[THE TASK] From top to bottom, write out the listing exactly and skip every picture.

[DATASET EXCERPTS]

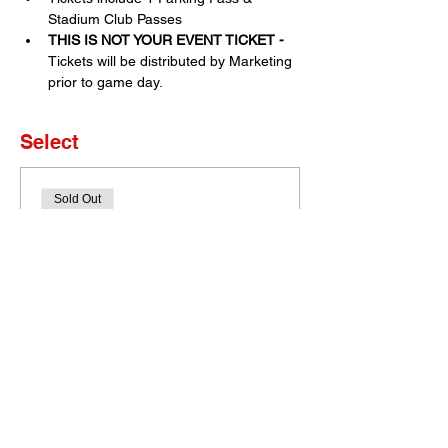
Stadium Club Passes
THIS IS NOT YOUR EVENT TICKET - 
Tickets will be distributed by Marketing 
prior to game day. 
Select
Sold Out
Ticket type
Set of 4 Tickets
More info
Price
$0.00
This event is sold out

[TASK OUTPUT]
Stadium Club Passes
THIS IS NOT YOUR EVENT TICKET - 
Tickets will be distributed by Marketing 
prior to game day. 
Select
Sold Out
Ticket type
Set of 4 Tickets
More info
Price
$0.00
This event is sold out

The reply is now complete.